Retype, exactly as they stand, the lines from the start of the data to the line that contains "If you loved", both ends included. Leave the pictures out.

§ Source records
* * *
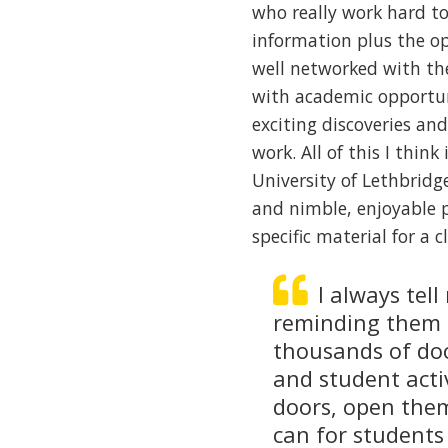
who really work hard t
information plus the op
well networked with th
with academic opportun
exciting discoveries an
work. All of this I thin
University of Lethbridge
and nimble, enjoyable 
specific material for a 
I always tell
reminding them 
thousands of doo
and student acti
doors, open them
can for students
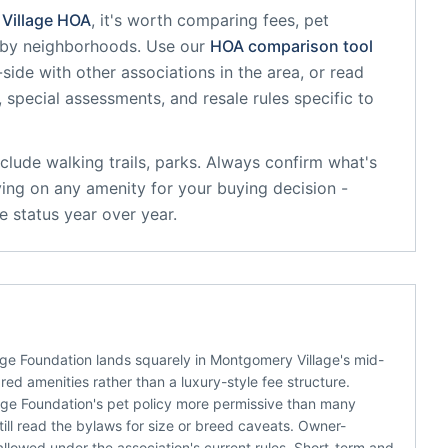
Village
HOA
, it's worth comparing fees, pet
arby neighborhoods. Use our
HOA comparison tool
side with other associations in the area, or read
, special assessments, and resale rules specific to
clude
walking trails, parks
. Always confirm what's
ying on any amenity for your buying decision -
 status year over year.
e Foundation lands squarely in Montgomery Village's mid-
d amenities rather than a luxury-style fee structure.
age Foundation's pet policy more permissive than many
ill read the bylaws for size or breed caveats. Owner-
llowed under the association's current rules. Short-term and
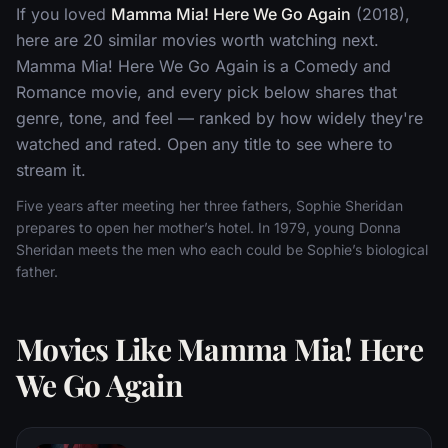
If you loved
Mamma Mia! Here We Go Again
(2018),
here are 20 similar movies worth watching next.
Mamma Mia! Here We Go Again is a Comedy and
Romance movie, and every pick below shares that
genre, tone, and feel — ranked by how widely they're
watched and rated. Open any title to see where to
stream it.
Five years after meeting her three fathers, Sophie Sheridan
prepares to open her mother’s hotel. In 1979, young Donna
Sheridan meets the men who each could be Sophie’s biological
father.
Movies Like Mamma Mia! Here
We Go Again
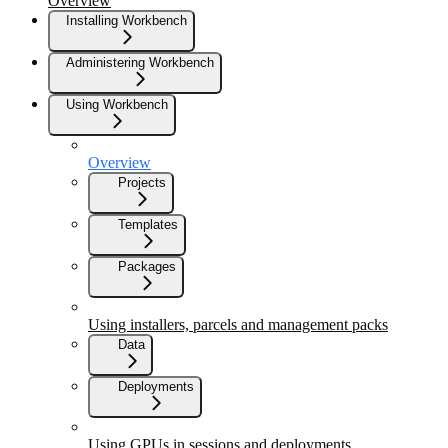
Overview
Installing Workbench
Administering Workbench
Using Workbench
Overview
Projects
Templates
Packages
Using installers, parcels and management packs
Data
Deployments
Using GPUs in sessions and deployments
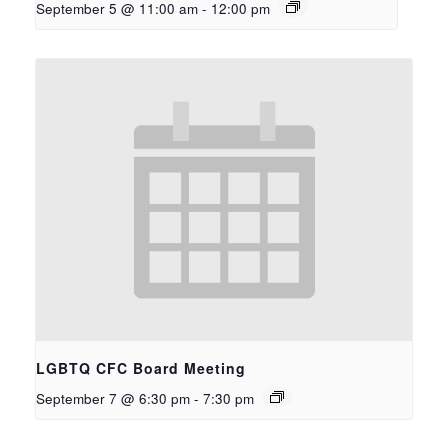
September 5 @ 11:00 am
-
12:00 pm
LGBTQ CFC Board Meeting
September 7 @ 6:30 pm
-
7:30 pm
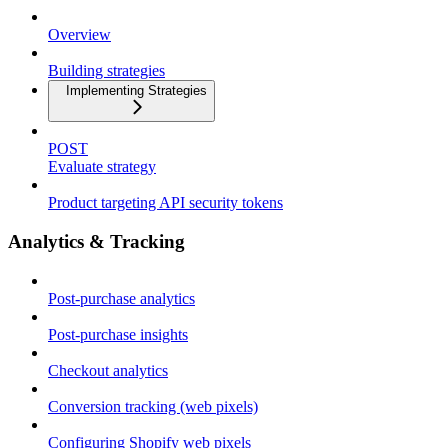
Overview
Building strategies
Implementing Strategies
POST
Evaluate strategy
Product targeting API security tokens
Analytics & Tracking
Post-purchase analytics
Post-purchase insights
Checkout analytics
Conversion tracking (web pixels)
Configuring Shopify web pixels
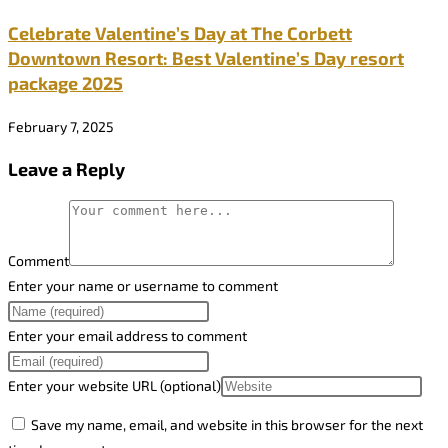
Celebrate Valentine’s Day at The Corbett
Downtown Resort: Best Valentine’s Day resort
package 2025
February 7, 2025
Leave a Reply
Comment
Enter your name or username to comment
Enter your email address to comment
Enter your website URL (optional)
Save my name, email, and website in this browser for the next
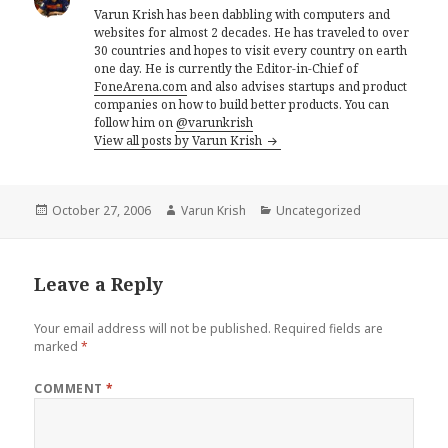
Varun Krish has been dabbling with computers and
websites for almost 2 decades. He has traveled to over
30 countries and hopes to visit every country on earth
one day. He is currently the Editor-in-Chief of
FoneArena.com
and also advises startups and product
companies on how to build better products. You can
follow him on
@varunkrish
View all posts by Varun Krish
Posted
Author
Categories
October 27, 2006
Varun Krish
Uncategorized
on
Leave a Reply
Your email address will not be published.
Required fields are
marked
*
COMMENT
*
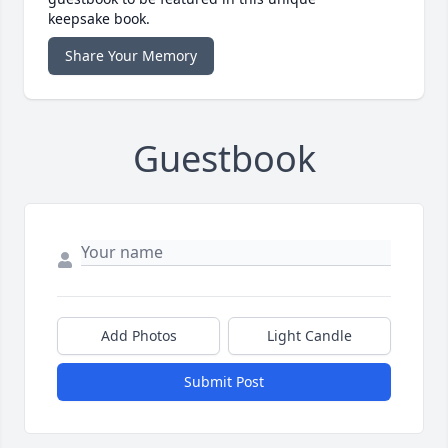
keepsake book.
Share Your Memory
Guestbook
Add Photos
Light Candle
Submit Post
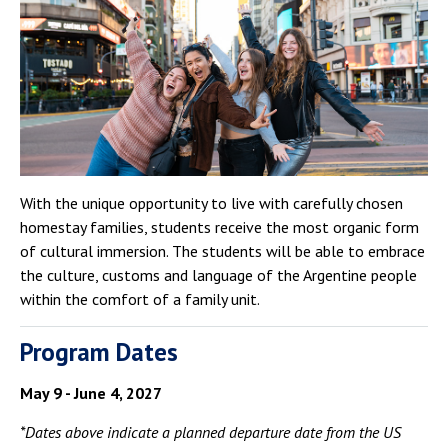
Campus Shuttle
With the unique opportunity to live with carefully chosen
homestay families, students receive the most organic form
of cultural immersion. The students will be able to embrace
the culture, customs and language of the Argentine people
within the comfort of a family unit.
Program Dates
May 9 - June 4, 2027
*Dates above indicate a planned departure date from the US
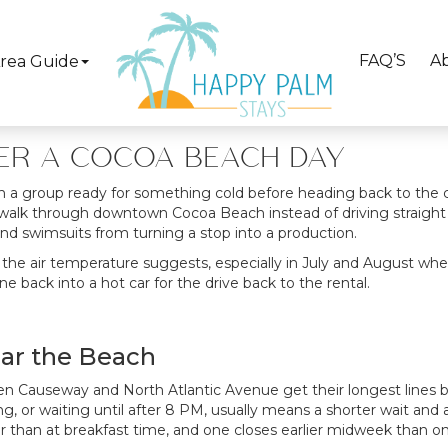
80s and low 90s, and after a few hours in that heat, a cold trea
coa Beach ice cream shops
cover everything from a quick sin
c Avenue put a handful of solid options within easy walking dis
FAQ’S
A
rea Guide
Browse Our Cocoa Beach Beachfront Rentals Here!
TER A COCOA BEACH DAY
n a group ready for something cold before heading back to the car
walk through downtown Cocoa Beach instead of driving straight pas
nd swimsuits from turning a stop into a production.
the air temperature suggests, especially in July and August whe
ne back into a hot car for the drive back to the rental.
ear the Beach
 Causeway and North Atlantic Avenue get their longest lines 
 or waiting until after 8 PM, usually means a shorter wait and a 
er than at breakfast time, and one closes earlier midweek than 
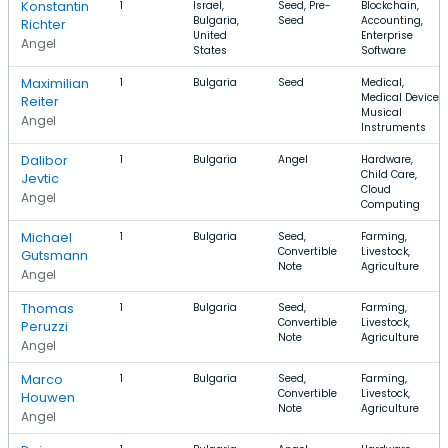
Konstantin
1
Israel,
Seed, Pre-
Blockchain,
Bulgaria,
Seed
Accounting,
Richter
United
Enterprise
Angel
States
Software
Maximilian
1
Bulgaria
Seed
Medical,
Medical Device,
Reiter
Musical
Angel
Instruments
Dalibor
1
Bulgaria
Angel
Hardware,
Child Care,
Jevtic
Cloud
Angel
Computing
Michael
1
Bulgaria
Seed,
Farming,
Convertible
Livestock,
Gutsmann
Note
Agriculture
Angel
Thomas
1
Bulgaria
Seed,
Farming,
Convertible
Livestock,
Peruzzi
Note
Agriculture
Angel
Marco
1
Bulgaria
Seed,
Farming,
Convertible
Livestock,
Houwen
Note
Agriculture
Angel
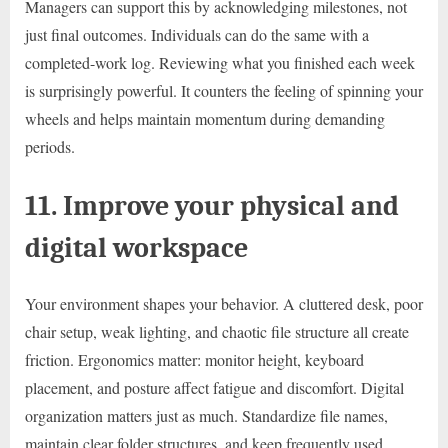
Managers can support this by acknowledging milestones, not
just final outcomes. Individuals can do the same with a
completed-work log. Reviewing what you finished each week
is surprisingly powerful. It counters the feeling of spinning your
wheels and helps maintain momentum during demanding
periods.
11. Improve your physical and
digital workspace
Your environment shapes your behavior. A cluttered desk, poor
chair setup, weak lighting, and chaotic file structure all create
friction. Ergonomics matter: monitor height, keyboard
placement, and posture affect fatigue and discomfort. Digital
organization matters just as much. Standardize file names,
maintain clear folder structures, and keep frequently used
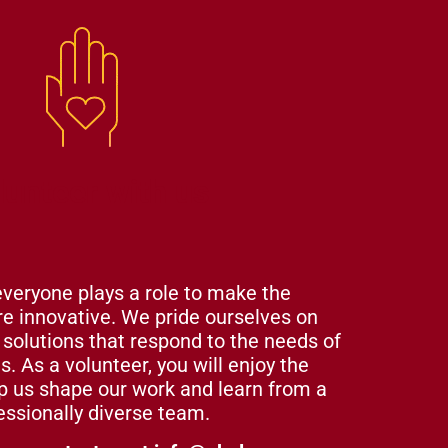
lunteer with us
everyone plays a role to make the
e innovative. We pride ourselves on
l solutions that respond to the needs of
. As a volunteer, you will enjoy the
lp us shape our work and learn from a
essionally diverse team.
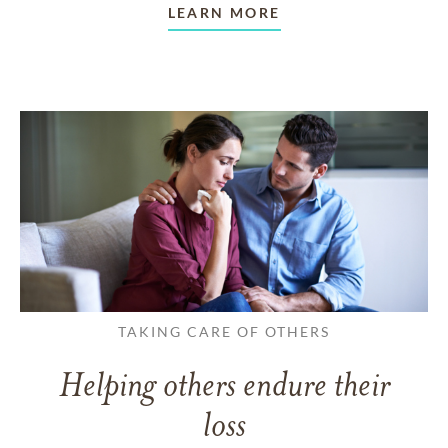
LEARN MORE
TAKING CARE OF OTHERS
Helping others endure their
loss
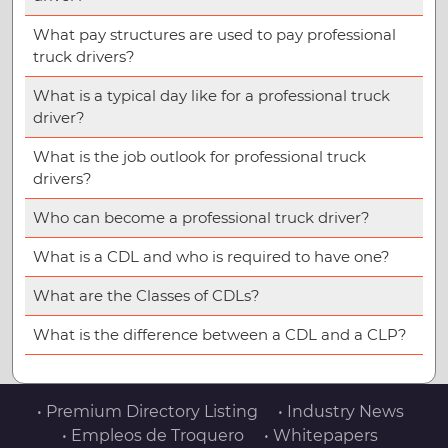
What pay structures are used to pay professional
truck drivers?
What is a typical day like for a professional truck
driver?
What is the job outlook for professional truck
drivers?
Who can become a professional truck driver?
What is a CDL and who is required to have one?
What are the Classes of CDLs?
What is the difference between a CDL and a CLP?
• Premium Directory Listing
• Industry News
• Empleos de Troquero
• Whitepapers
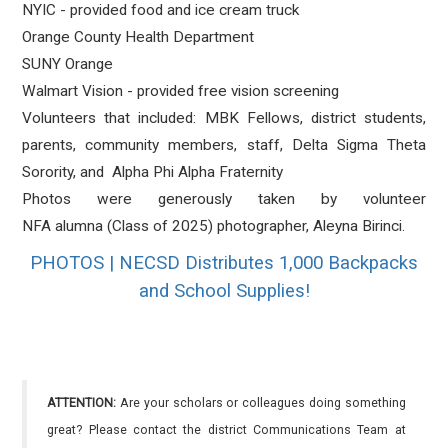
NYIC - provided food and ice cream truck
Orange County Health Department
SUNY Orange
Walmart Vision - provided free vision screening
Volunteers that included: MBK Fellows, district students,
parents, community members, staff, Delta Sigma Theta
Sorority, and Alpha Phi Alpha Fraternity
Photos were generously taken by volunteer
NFA alumna (Class of 2025) photographer, Aleyna Birinci.
PHOTOS | NECSD Distributes 1,000 Backpacks
and School Supplies!
ATTENTION:
Are your scholars or colleagues doing something
great? Please contact the district Communications Team at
* * *
§ Task result
who really work hard t
information plus the op
well networked with th
with academic opportun
exciting discoveries an
work. All of this I thin
University of Lethbridge
and nimble, enjoyable 
specific material for a 
I always tell
reminding them 
thousands of doo
and student acti
doors, open them
can for students
Village
HOA
, it's worth comparing fees, pet
arby neighborhoods. Use our
HOA comparison tool
side with other associations in the area, or read
, special assessments, and resale rules specific to
clude
walking trails, parks
. Always confirm what's
ying on any amenity for your buying decision -
 status year over year.
e Foundation lands squarely in Montgomery Village's mid-
d amenities rather than a luxury-style fee structure.
age Foundation's pet policy more permissive than many
ill read the bylaws for size or breed caveats. Owner-
llowed under the association's current rules. Short-term and
If you loved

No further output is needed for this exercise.